***** Testo riportato
Fermi in coda alla ricerca di una svolta nel traffico

Attualità. Pensare che un cantiere così complesso come quello del rondò dell’A4 non portasse a conseguenze anche pesanti per la viabilità cittadina (e non) era abbastanza assurdo.

Non coordinarlo con altri cantieri magari minori ma comunque problematici spuntati qua e là in questi giorni è invece inaccettabile. Di fronte a interventi così complessi serve una regia, sia nella definizione delle varie fasi che nella comunicazione agli automobilisti: invece è completamente mancata. Non è possibile scoprire che questa o quella rampa è stata chiusa o la corsia ristretta solo quando ci si ritrova fermi inchiodati in coda: comunicazione e coordinamento sono indispensabili, a maggior ragione quando i soggetti pubblici al lavoro sono diversi. Considerato che, salvo complicazioni, su quel rondò con annessi e connessi ci si lavorerà fino all’estate del 2024 (non la prossima, quella dopo…) l’auspicio è che almeno su questo versante si ponga rimedio e in fretta. Anche perché alle porte ci sono altri interventi in zona, come la nuova piazza di Colognola e la rotonda tra le vie Autostrada e « che potrebbero complicare ulteriormente il quadro e sulla cui tempestività ora come ora sorge qualche dubbio.

Situazioni del genere, dove è scattata la corsa al percorso alternativo con traffico impazzito ovunque , fanno anche però capire come il sistema della mobilità cittadina sia (da tempo immemore) in difficoltà. O meglio, quello della «Grande Bergamo», ci sia concesso questa terminologia quasi d’antan, perché i problemi non riguardano solo il capoluogo ma tutto l’hinterland, il che vuol dire una popolazione di oltre 300mila persone. Ogni giorno in 50mila entrano in città, la quasi totalità in solitudine a bordo della propria auto: una situazione ormai insostenibile e alla quale non è possibile fare fronte con nuove infrastrutture stradali, anche perché non c’è più fisicamente lo spazio per realizzarle. Forse solo la nuova penetrante da est, che sgraverebbe sì il traffico da Gorle, Pedrengo e Scanzo ma di fatto riversandolo ancora sulla circonvallazione cittadina.

È evidente che la sola risposta possibile stia nel trasporto di massa, ma con scelte che siano chiare, sostenibili e giustificate (anche economicamente), capaci cioè di andare al di là di sterili slogan a inseguire un facile consenso. Per capirci, sostenere che la soluzione sia «l’aumento del trasporto pubblico e lo stop alle corsie preferenziali», tutto insieme nella stessa frase, nella migliore delle ipotesi è un ossimoro, nella peggiore fa abbastanza preoccupare. Perché senza un adeguato sistema di corsie preferenziali (non singoli pezzi, ma un sistema) gli autobus restano bloccati nel traffico, non sono concorrenziali, e allora uno prende l’auto.Inevitabile. Provare per credere in Borgo Palazzo dopo le 8, o qualsivoglia strada d’accesso al capoluogo nelle ore di punta. Non ci vuole un master in Mobilità al Mit, solo una dose minima di buon senso e onestà intellettuale, di quelle capaci di far superare visioni da guelfi vs ghibellini, da trasporto pubblico contro quello privato. Perché al tirar delle somme siamo ancora fermi lì, e anche questo è un problema.
**********
***** Informazioni fornite
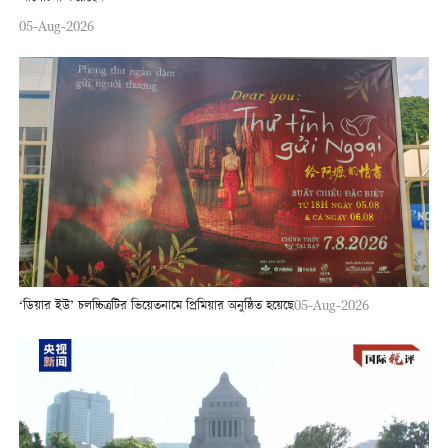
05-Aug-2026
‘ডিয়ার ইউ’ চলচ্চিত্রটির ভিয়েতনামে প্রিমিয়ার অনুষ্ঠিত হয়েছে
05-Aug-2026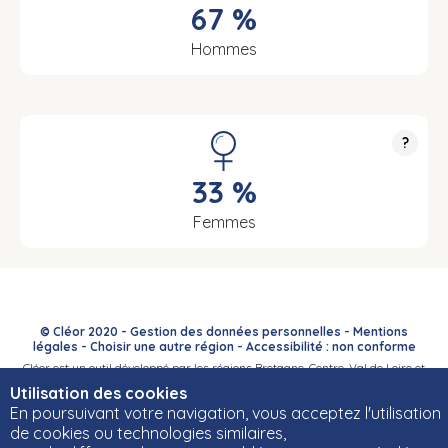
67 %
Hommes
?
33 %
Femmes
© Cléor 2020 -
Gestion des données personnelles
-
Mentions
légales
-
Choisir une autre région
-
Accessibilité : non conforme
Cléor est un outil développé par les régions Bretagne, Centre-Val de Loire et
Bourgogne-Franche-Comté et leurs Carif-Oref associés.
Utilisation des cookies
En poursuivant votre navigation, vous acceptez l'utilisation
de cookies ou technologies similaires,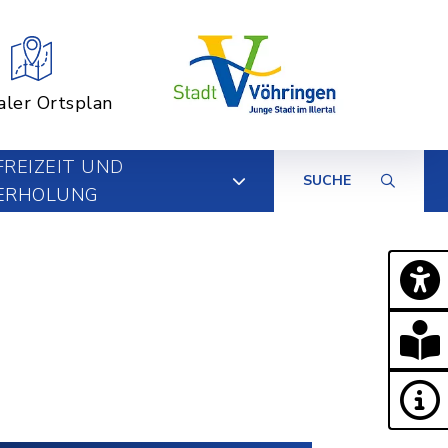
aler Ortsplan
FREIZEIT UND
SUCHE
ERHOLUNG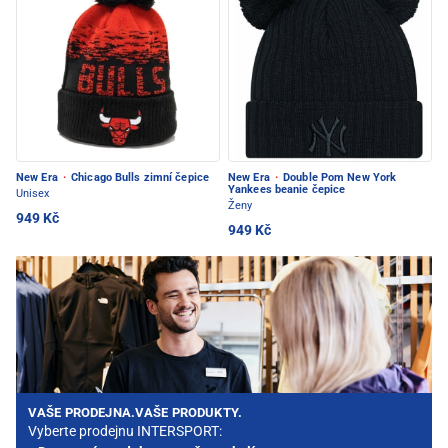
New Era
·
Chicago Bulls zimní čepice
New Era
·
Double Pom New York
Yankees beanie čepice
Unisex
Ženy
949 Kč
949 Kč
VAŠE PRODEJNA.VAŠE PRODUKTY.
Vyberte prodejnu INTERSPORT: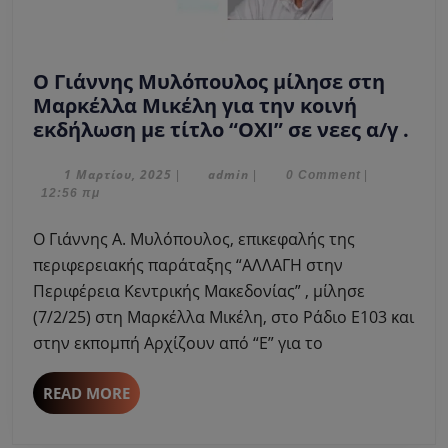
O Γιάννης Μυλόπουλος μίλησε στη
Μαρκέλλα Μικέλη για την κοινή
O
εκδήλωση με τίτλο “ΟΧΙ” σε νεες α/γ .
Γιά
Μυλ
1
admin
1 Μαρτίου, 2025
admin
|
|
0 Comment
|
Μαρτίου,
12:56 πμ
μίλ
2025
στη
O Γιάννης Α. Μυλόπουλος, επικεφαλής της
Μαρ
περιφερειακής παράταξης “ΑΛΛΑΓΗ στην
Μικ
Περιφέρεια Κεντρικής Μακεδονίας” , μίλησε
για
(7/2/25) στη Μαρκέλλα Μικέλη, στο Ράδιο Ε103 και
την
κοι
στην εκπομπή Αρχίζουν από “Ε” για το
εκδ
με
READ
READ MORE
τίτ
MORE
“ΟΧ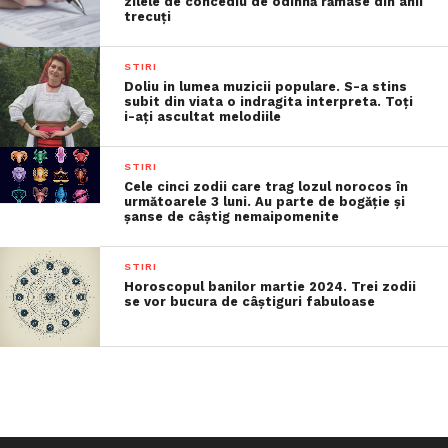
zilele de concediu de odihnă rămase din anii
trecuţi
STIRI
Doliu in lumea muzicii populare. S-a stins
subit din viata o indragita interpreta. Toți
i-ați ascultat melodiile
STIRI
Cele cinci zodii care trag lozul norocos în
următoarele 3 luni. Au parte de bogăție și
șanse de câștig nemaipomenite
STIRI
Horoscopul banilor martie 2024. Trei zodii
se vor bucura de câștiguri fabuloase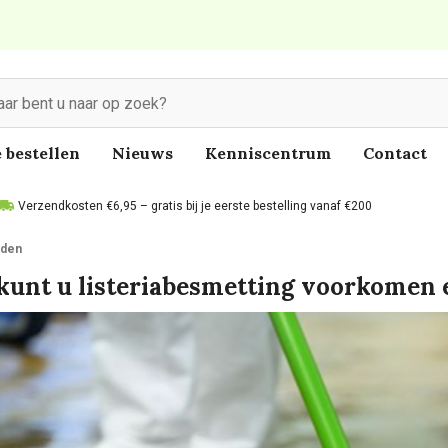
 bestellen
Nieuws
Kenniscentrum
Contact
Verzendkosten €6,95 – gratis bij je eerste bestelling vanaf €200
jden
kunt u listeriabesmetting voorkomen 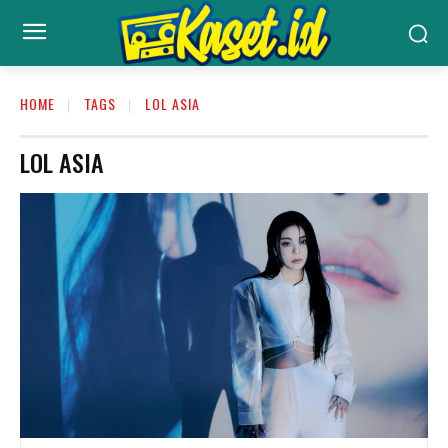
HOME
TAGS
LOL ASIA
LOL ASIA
**********
Il tuo obiettivo - Riprendi il testo sul traffico a Bergamo e proseguilo dopo la sua ultima frase.

Risultato del compito -
Nell’attuale situazione in una città dalla morfologia complessa come Bergamo il trasporto su ferro pare la sola soluzione in grado di spostare grandi quantità di persone con tempi certi e frequenze regolari. Ma anche qui bisogna andare oltre gli esperti da social e fare i conti con la realtà: non si possono fare le barricate su un passaggio a livello e poi lamentarsi perché il servizio pendolari è inadatto con un solo binario. Non si può ignorare che i costi dell’interramento di una linea ferroviaria o tranviaria sono almeno 5 volte superiori di quelli di un tratto in superficie, ipotizzare servizi suburbani o metropolitani senza sapere la differenza o, peggio ancora, le specifiche tecniche che li rendono possibili o meno. Non si sta giocando una partita di SimCity, la realtà è ben diversa e dovrebbe portarci a capire che serve qualcosa di più.

Molto è stato fatto in questi anni, per esempio sul versante (meritorio) delle pedonalizzazione, ma ora serve una svolta: scelte anche coraggiose e radicali se necessario, anche un nuovo Piano del traffico. Con una ridefinizione dei sensi unici, degli assi portanti, delle modalità d’accesso, fino a un tram urbano, scelta che ha segnato una svolta in molte città europee. Un’infrastruttura forte in grado di diventare la spina dorsale del trasporto pubblico, senza penalizzare aprioristicamente (ma comunque con regole e limitazioni precise) quello privato. Oppure possiamo fare finta di niente e restare fermi. In coda, tanto per cambiare.